Another project the phenomenal Steve is tackling is our first, small high tunnel. This is the base and I just planted the open two beds to all our winter crops: carrots, beets, kale, spinach, chard, cilantro and parsley. The full bed is our superstar sweet potato that sprouted and gave us slips, then offered its still super sweet flesh to us to eat. We so hope we get more.

I have to end with Mexican Sunflower or Torch - one of our most favorite annuals - for its beauty and the nectar so loved by Monarchs and the seeds so loved by birds.

Happy, happy.

Friday, August 4, 2017

Summer Happenings: Monarchs, Promethea Moths, Art, Family & Friends

It's summer and we love it! Overall, it's been a very cool summer so our winter squash and tomatoes are just sort of sitting in the garden waiting for heat. We will see how much food we get from them this year. We are making a high tunnel and lean-to greenhouse this fall to help with season extension in different ways so next year, we hope, will be easier. We will post here as we progress on these projects.

We are seeing lots of cool nature stuff though, including monarchs - finally! There are lots of little eggs on our milkweed, which is just so dang exciting. Remember the Monarch Tent from last year?

We aren't doing that this year to try and keep disease low, but continue to work to improve their habitat here and work with township officials to safeguard roadside milkweed. Sometimes a little pink flagging and a friendly ask can work magic.

Steve found a fabulous find on our Tulip Poplar - the super beautiful Promethea Moth caterpillar:

We've found 4 on the tree so far and are enjoying watching the leaves disappear knowing they are raising one of the magnificient silkmoths that continues to struggle. (Here's an older article on this topic.)

Want to see a 1.5 minute video on this sweet little tree of ours featuring these caterpillars? Click here.

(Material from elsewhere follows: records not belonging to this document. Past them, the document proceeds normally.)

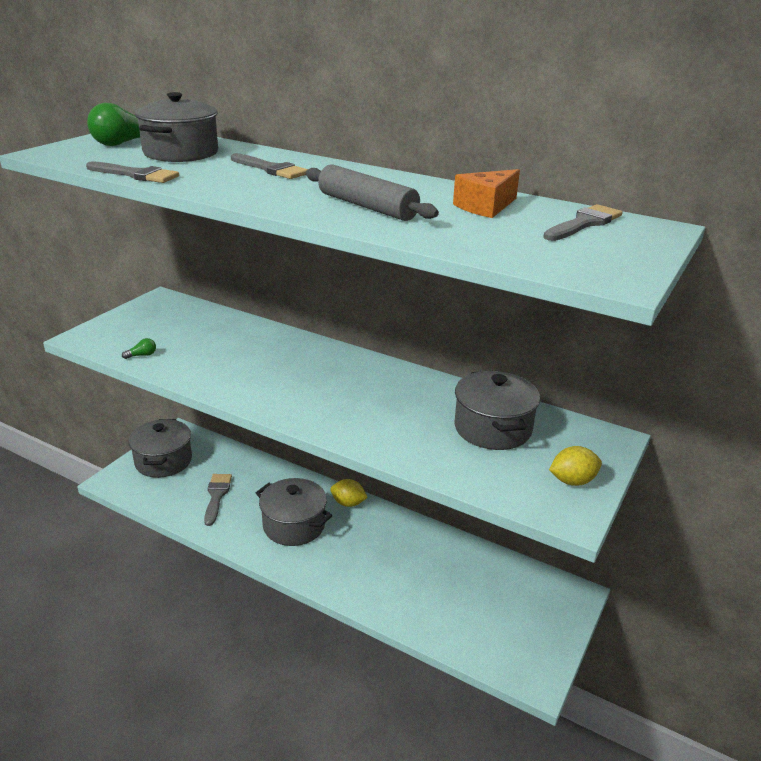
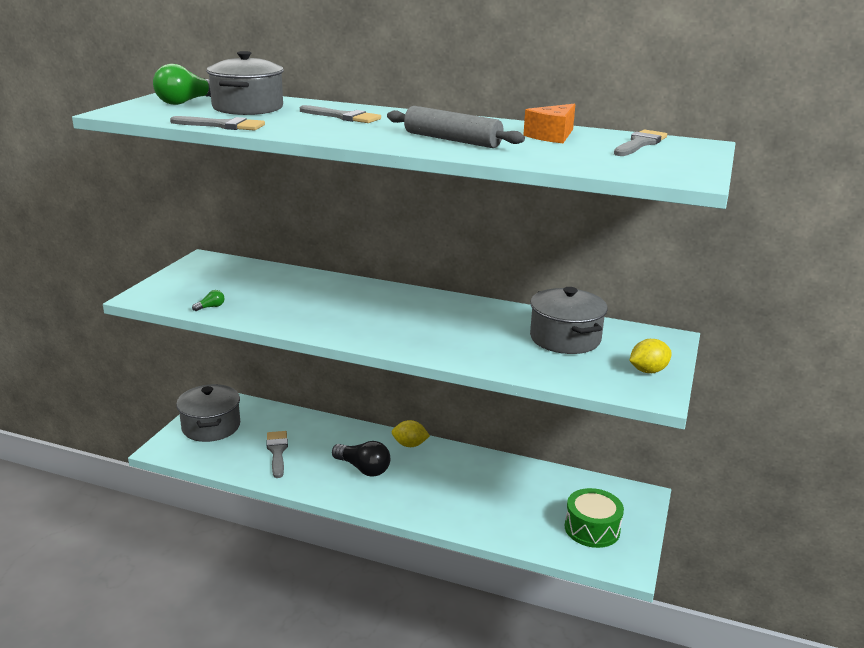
camera: 10 degrees left, 5 degrees down
(294, 525) = (363, 469): grey pot -> black light bulb
(510, 627) = (592, 529): none -> green drum

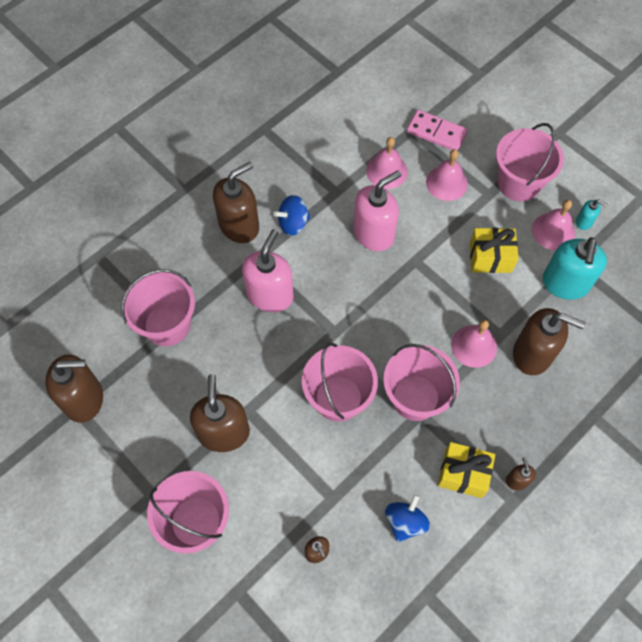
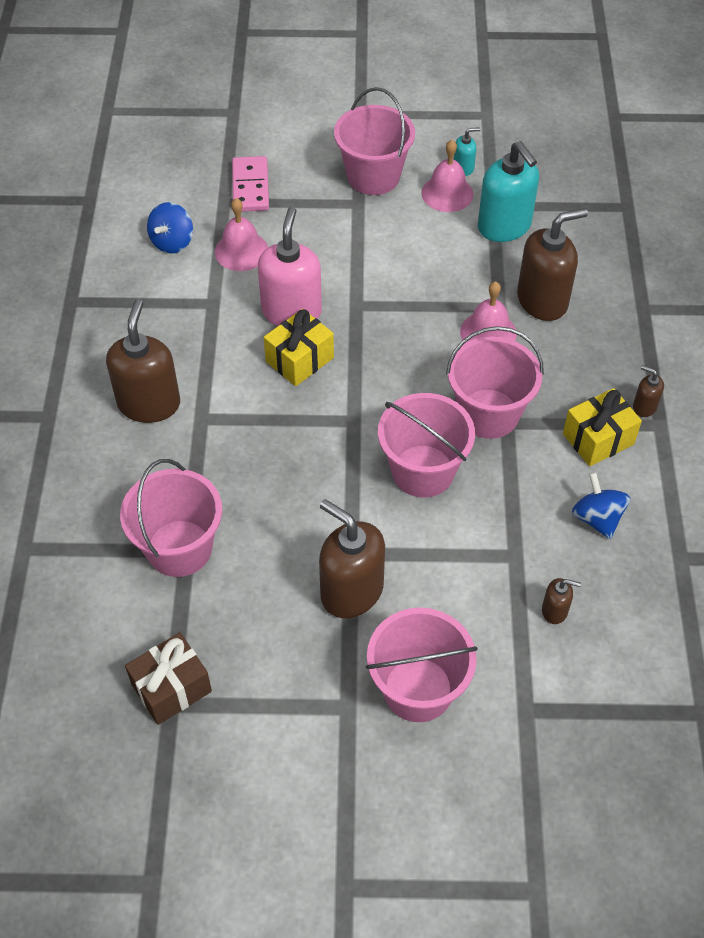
camera: 45 degrees left, 10 degrees down
(84, 399) = (171, 688): brown soap dispenser -> brown gift
(270, 295) = (254, 438): pink soap dispenser -> none
(293, 223) = (203, 361): blue spinning top -> blue spinning top (172, 242)
(436, 132) = (250, 187): pink domino -> pink domino turned 75 degrees counterclockwise
(446, 183) = (309, 221): pink bell -> none
(490, 257) = (419, 253): yellow gift -> yellow gift (299, 360)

In other nature news, I met on several occasions one of the huge, fabulous Fishing Spiders (Dolomedes tenebrosusin our basement. This one lives primarily in wooded areas and ventures indoors fairly frequently. They eat most anything they can find and subdue.

A Clymene moth (Haploa clymene) was spotted on one of our Red Cedars we recently planted for a wind break. We saw dozens of these many years ago at Swamp Angel Nature Preserve in IN so it was fun to find one again. The caterpillars feed on Eupatorium species, oak, peach and willow and the land grows all those here.

Summer is also a great time for visiting with friends and we are so grateful to everyone who documents since we always manage to forget. We met up with our favorite Art Grange folks to spend the day exploring art (clay/fiber, willow) and nature at an open house in Roseville Ohio. If you are local, make sure you attend in the's a beautiful and inspiring place.

Michelle and I were so charmed we started flying around like butterflies and birds!

The willow sculptures, fences, gates, baskets, etc. are so so cool. Steve is pondering this, of course.

We traveled to see family and friends; family and friends came to see us in Ohio. Life is good. Here's Jennifer's family:

Nope, we aren't twins...two years apart. Love this girl!

We continue to work our native plant nursery (thanks to everyone who has already helped spread these plants out into the world to work their magic!) and soak up all the goodness of life. The insect chorus happening now is one of our most favorite annual events. More soon. Take care everyone.